L&T centralises its AI ecosystem through LNTCS, the company's proprietary cognitive services platform. By hosting all solutions here, the platform functions as a vital control plane that provides a unified experience layer, standardised authentication, and streamlined service management. It allows an organisation to maintain strict governance while ensuring consistent deployment across business sectors.
Ganesan said L&T's transition has been bolstered by over a decade of proactive investment. While many large enterprises find it difficult to integrate AI into legacy IT and operational technology, L&T has built a foundation of strong systems of record or a repository of business data like invoices and other documents. This long-term evolution has created a stable environment that allows advanced technologies to be adopted with lesser friction than traditional legacy frameworks.
Ganesan stressed that the objective is moving beyond mere integration towards deep process re-engineering. He highlighted that there is significant room for improvisation to transition from standard automation to autonomous or near-autonomous execution.
Reaching For The Next Level With Tech Edge
The infra major with a market capitalisation of ₹5.74 Lakh Cr ($64 Bn) has drawn up a $1 Bn investment plan to set up AI data centres to increase capacity from 32MW to over 200MW by 2030, while it picked up 21% in E2E Networks for ₹1,407 Cr to drive Generative AI (GenAI) and cloud innovation in India. It has also invested heavily in grooming over 1,000 engineers on NVIDIA AI software to beef up its talent pool.
All these initiatives are aimed at accelerating L&T in its AI-powered journey of digital transformation.
L&T does not see AI adoption as the responsibility of central teams alone. It has institutionalised programmes such as Digital Ambassadors and Digital Catalysts to drive awareness and sponsorship at project sites. In parallel, a dedicated Digital Field Force has been deployed to work with IoT, edge devices, and smart monitoring technologies that make AI usable in real-world environments.

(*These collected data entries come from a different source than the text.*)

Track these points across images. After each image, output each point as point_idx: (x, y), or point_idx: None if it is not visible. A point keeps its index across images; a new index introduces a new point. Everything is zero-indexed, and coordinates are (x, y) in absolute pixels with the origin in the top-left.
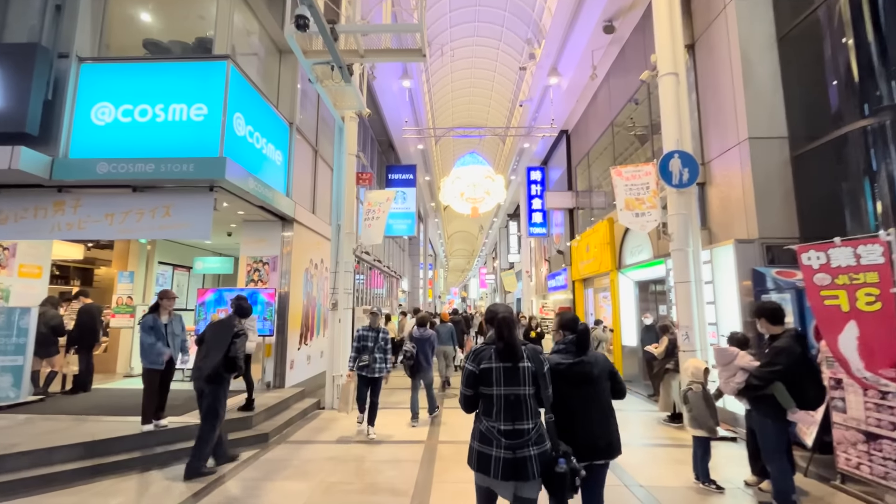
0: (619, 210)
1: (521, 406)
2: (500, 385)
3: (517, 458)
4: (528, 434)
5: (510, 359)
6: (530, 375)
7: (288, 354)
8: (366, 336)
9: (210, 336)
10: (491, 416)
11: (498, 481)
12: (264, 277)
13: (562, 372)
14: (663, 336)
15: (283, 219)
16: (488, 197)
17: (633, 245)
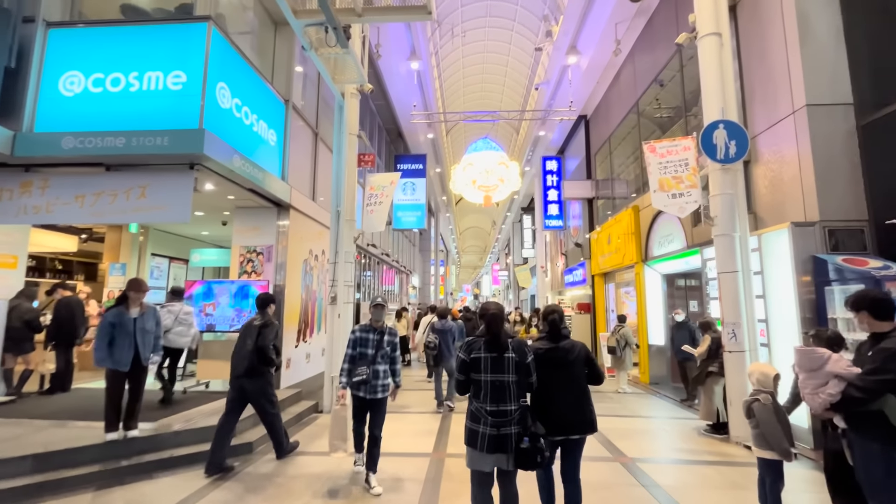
0: (651, 192)
1: (505, 391)
2: (487, 372)
3: (500, 435)
4: (511, 414)
5: (496, 349)
6: (514, 365)
7: (284, 352)
8: (365, 340)
9: (241, 335)
10: (479, 399)
11: (483, 454)
12: (258, 268)
13: (540, 357)
14: (704, 334)
15: (279, 205)
16: (502, 185)
17: (662, 234)
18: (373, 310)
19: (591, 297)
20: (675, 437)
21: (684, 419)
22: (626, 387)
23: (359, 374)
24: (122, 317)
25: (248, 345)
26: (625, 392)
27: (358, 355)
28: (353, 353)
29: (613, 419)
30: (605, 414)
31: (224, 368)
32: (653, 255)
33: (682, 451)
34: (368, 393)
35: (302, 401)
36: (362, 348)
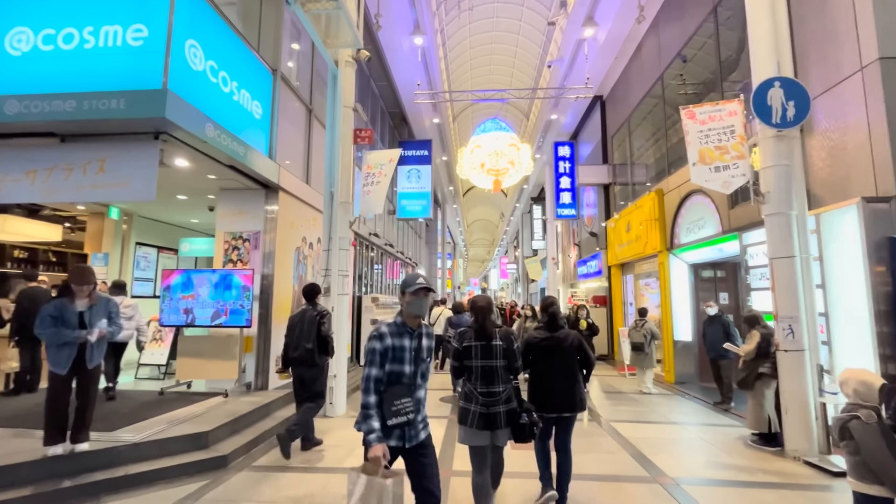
0: (690, 165)
1: (493, 374)
2: (477, 358)
3: (490, 413)
4: (499, 395)
5: (484, 338)
6: (501, 351)
7: (273, 350)
8: (401, 350)
9: (295, 325)
10: (471, 381)
11: (475, 430)
12: (244, 257)
13: (538, 344)
14: (752, 330)
15: (266, 187)
16: (513, 168)
17: (691, 220)
18: (411, 298)
19: (607, 289)
20: (718, 450)
21: (724, 426)
22: (651, 386)
23: (400, 412)
24: (65, 310)
25: (308, 334)
26: (650, 392)
27: (394, 375)
28: (380, 373)
29: (642, 426)
30: (631, 419)
31: (206, 367)
32: (679, 243)
33: (730, 468)
34: (410, 439)
35: (291, 403)
36: (397, 364)
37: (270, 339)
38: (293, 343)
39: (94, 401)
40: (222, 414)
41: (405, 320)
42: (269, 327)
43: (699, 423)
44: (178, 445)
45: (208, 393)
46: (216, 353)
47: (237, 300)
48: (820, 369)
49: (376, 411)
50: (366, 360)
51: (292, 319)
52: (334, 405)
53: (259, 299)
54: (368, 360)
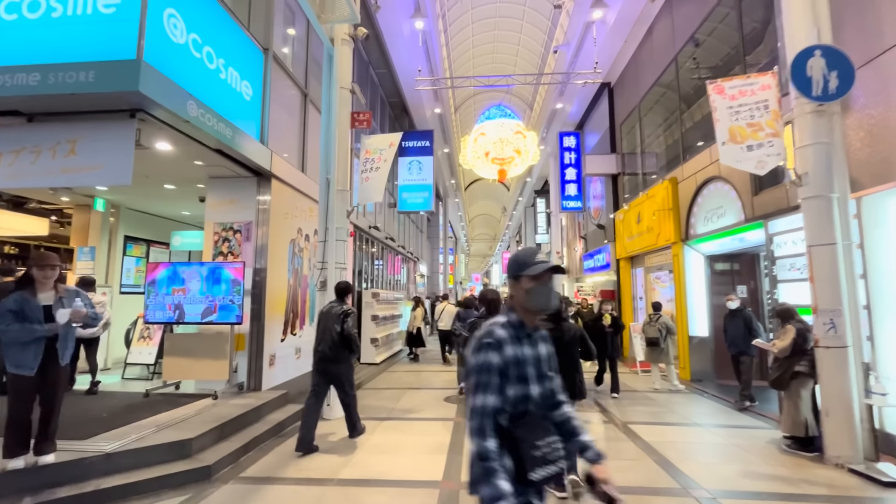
0: (719, 144)
1: None
2: None
3: None
4: None
5: None
6: None
7: (266, 348)
8: (521, 361)
9: (321, 322)
10: None
11: None
12: (235, 249)
13: None
14: (786, 325)
15: (259, 174)
16: (519, 157)
17: (708, 208)
18: (533, 285)
19: (615, 283)
20: (752, 456)
21: (750, 428)
22: (677, 383)
23: (547, 459)
24: (26, 304)
25: (331, 330)
26: (677, 388)
27: (518, 402)
28: (499, 401)
29: (663, 429)
30: (649, 421)
31: (195, 367)
32: (695, 234)
33: (770, 478)
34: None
35: (287, 405)
36: (519, 386)
37: (264, 337)
38: (318, 338)
39: (60, 406)
40: (209, 418)
41: (523, 318)
42: (262, 324)
43: (723, 424)
44: (158, 455)
45: (197, 395)
46: (205, 351)
47: (227, 295)
48: (866, 368)
49: (500, 463)
50: (473, 382)
51: (320, 315)
52: (331, 406)
53: (251, 294)
54: (480, 384)
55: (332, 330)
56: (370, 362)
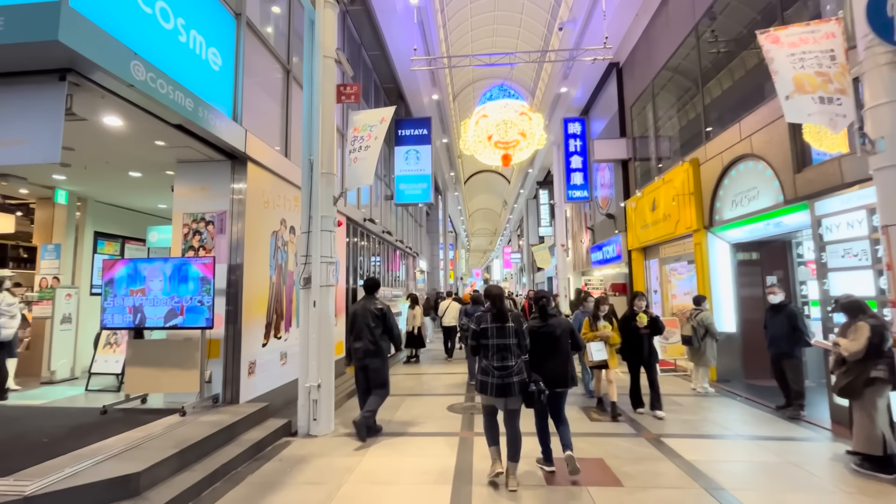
0: (783, 99)
1: (507, 351)
2: (493, 338)
3: (504, 383)
4: (512, 368)
5: (500, 320)
6: (513, 332)
7: (244, 354)
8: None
9: (357, 319)
10: (488, 358)
11: (493, 398)
12: (207, 242)
13: (534, 331)
14: (857, 322)
15: (233, 157)
16: (524, 141)
17: (738, 191)
18: None
19: (627, 275)
20: (819, 479)
21: (802, 441)
22: (707, 386)
23: None
24: None
25: (369, 326)
26: (706, 392)
27: None
28: None
29: (702, 443)
30: (685, 433)
31: (160, 378)
32: (721, 220)
33: None
34: None
35: (268, 419)
36: None
37: (241, 342)
38: (356, 334)
39: None
40: (170, 442)
41: None
42: (238, 327)
43: (770, 436)
44: (94, 495)
45: (164, 410)
46: (172, 360)
47: (195, 295)
48: None
49: None
50: None
51: (353, 311)
52: (318, 421)
53: (226, 294)
54: None
55: (371, 326)
56: None
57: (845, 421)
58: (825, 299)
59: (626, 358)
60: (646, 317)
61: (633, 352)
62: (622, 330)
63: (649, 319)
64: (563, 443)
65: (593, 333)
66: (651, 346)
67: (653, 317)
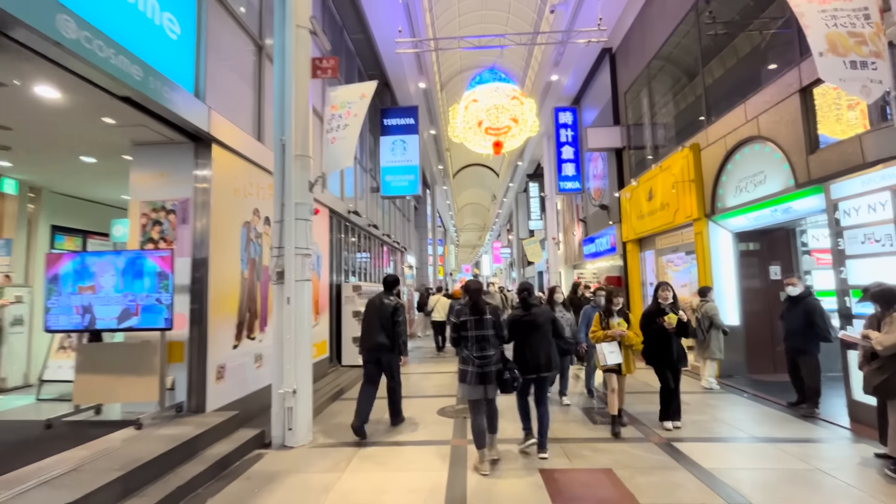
0: (816, 56)
1: (486, 342)
2: (472, 329)
3: (483, 372)
4: (490, 358)
5: (478, 313)
6: (491, 323)
7: (212, 357)
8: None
9: (371, 312)
10: (468, 348)
11: (472, 387)
12: (169, 234)
13: (517, 321)
14: (892, 312)
15: (197, 139)
16: (516, 127)
17: (743, 176)
18: None
19: (621, 268)
20: (854, 489)
21: (822, 442)
22: (712, 381)
23: None
24: None
25: (385, 321)
26: (711, 388)
27: None
28: None
29: (717, 447)
30: (696, 436)
31: (114, 386)
32: (724, 208)
33: None
34: None
35: (239, 430)
36: None
37: (207, 344)
38: (369, 329)
39: None
40: (117, 462)
41: None
42: (204, 328)
43: (788, 437)
44: None
45: (118, 422)
46: (128, 366)
47: (152, 292)
48: None
49: None
50: None
51: (370, 304)
52: (294, 431)
53: (191, 291)
54: None
55: (387, 320)
56: (352, 364)
57: (867, 419)
58: (842, 289)
59: (651, 361)
60: (676, 318)
61: (660, 354)
62: (644, 328)
63: (680, 325)
64: (538, 429)
65: (604, 332)
66: (680, 346)
67: (683, 323)
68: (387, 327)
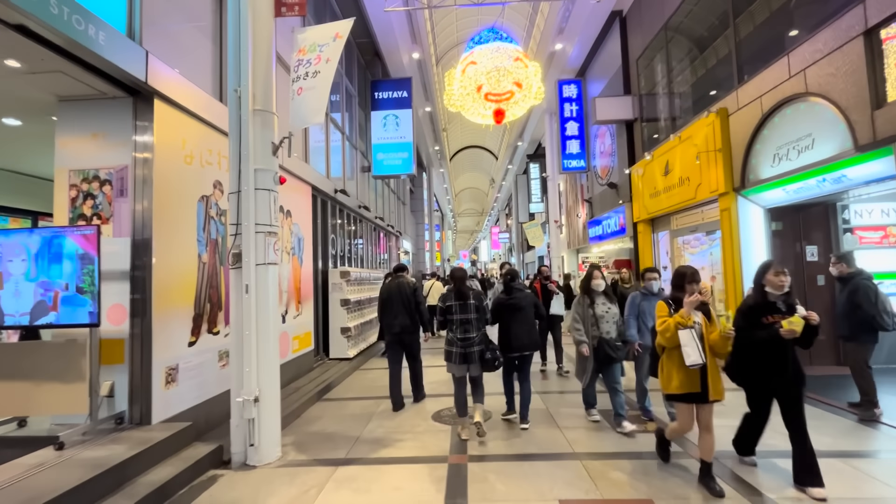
0: None
1: (469, 325)
2: (457, 313)
3: (467, 353)
4: (473, 340)
5: (461, 298)
6: (474, 308)
7: (158, 357)
8: None
9: (393, 297)
10: (453, 331)
11: (457, 365)
12: (104, 209)
13: (502, 304)
14: None
15: (136, 93)
16: (519, 92)
17: (782, 141)
18: None
19: (632, 251)
20: None
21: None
22: None
23: None
24: None
25: (406, 302)
26: None
27: None
28: None
29: (786, 467)
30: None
31: (32, 395)
32: (757, 179)
33: None
34: None
35: (190, 446)
36: None
37: (152, 342)
38: (392, 311)
39: None
40: (11, 501)
41: None
42: (148, 321)
43: (859, 451)
44: None
45: (43, 439)
46: (49, 370)
47: (74, 280)
48: None
49: None
50: None
51: (387, 288)
52: (257, 447)
53: (131, 278)
54: None
55: (408, 301)
56: (341, 357)
57: None
58: None
59: (744, 380)
60: (801, 322)
61: (762, 369)
62: (742, 332)
63: (807, 326)
64: (520, 403)
65: (682, 318)
66: (796, 359)
67: (814, 321)
68: (409, 308)
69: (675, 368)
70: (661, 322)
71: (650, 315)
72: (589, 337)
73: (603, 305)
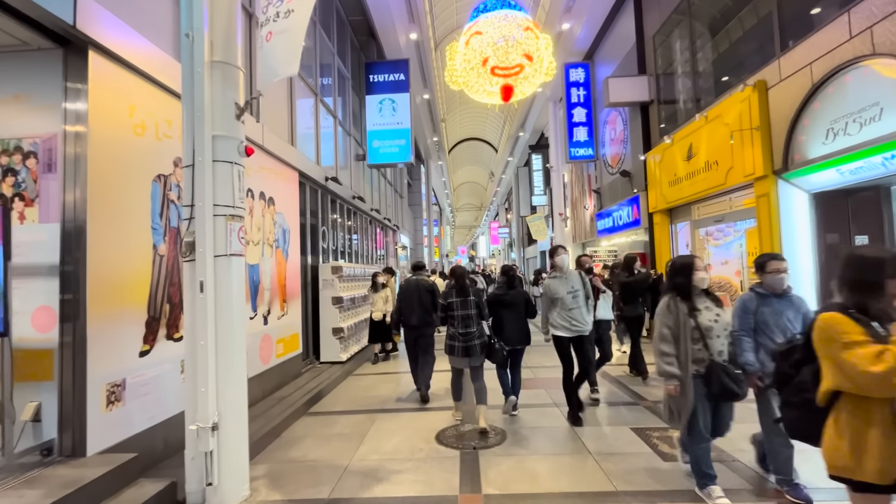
0: None
1: (470, 320)
2: (458, 309)
3: (468, 346)
4: (473, 333)
5: (462, 295)
6: (473, 304)
7: (97, 371)
8: None
9: (411, 294)
10: (454, 326)
11: (458, 358)
12: (27, 188)
13: (499, 298)
14: None
15: (66, 42)
16: (529, 66)
17: (838, 114)
18: None
19: (647, 244)
20: None
21: None
22: None
23: None
24: None
25: (423, 300)
26: None
27: None
28: None
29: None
30: None
31: None
32: (805, 160)
33: None
34: None
35: (136, 482)
36: None
37: (86, 352)
38: (410, 308)
39: None
40: None
41: None
42: (82, 327)
43: None
44: None
45: None
46: None
47: None
48: None
49: None
50: None
51: (406, 285)
52: (216, 486)
53: (61, 273)
54: None
55: (426, 298)
56: (333, 360)
57: None
58: None
59: None
60: None
61: None
62: None
63: None
64: (513, 389)
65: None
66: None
67: None
68: (426, 305)
69: (873, 436)
70: (866, 352)
71: (776, 328)
72: (689, 362)
73: (709, 311)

Dissemination happens through a platform-first model. "We have taken a platform approach towards disseminating various AI apps across the enterprise," Ganesan said. One such application is Site.AI, which enables project teams to review site documents such as vendor proposals, client communications, and meeting records.
"This is helping us de-mystify AI and take it to the last mile while ensuring that all necessary guardrails are in place."
L&T sees its next competitive edge emerging in areas where industry-ready AI solutions do not exist yet. "We are now looking at applying AI to problems such as generative design or site-level use cases where there are no industry-ready solutions yet, but the impact can be very ubiquitous and game-changing," Ganesan said.
For CXOs working on AI adoption in legacy-heavy organisations like L&T, he said: "The impact with AI is real and deep and is made possible when there is strong support and commitment from top leadership."
Equally important is building with end-users from day one and engaging the wider ecosystem of startups, technology partners, and academia. The LTTS AI Experience Zone will play a crucial role in educating the clients and the stakeholders, fostering AI adoption and pushing L&T to be a leader in AI innovation across core sectors.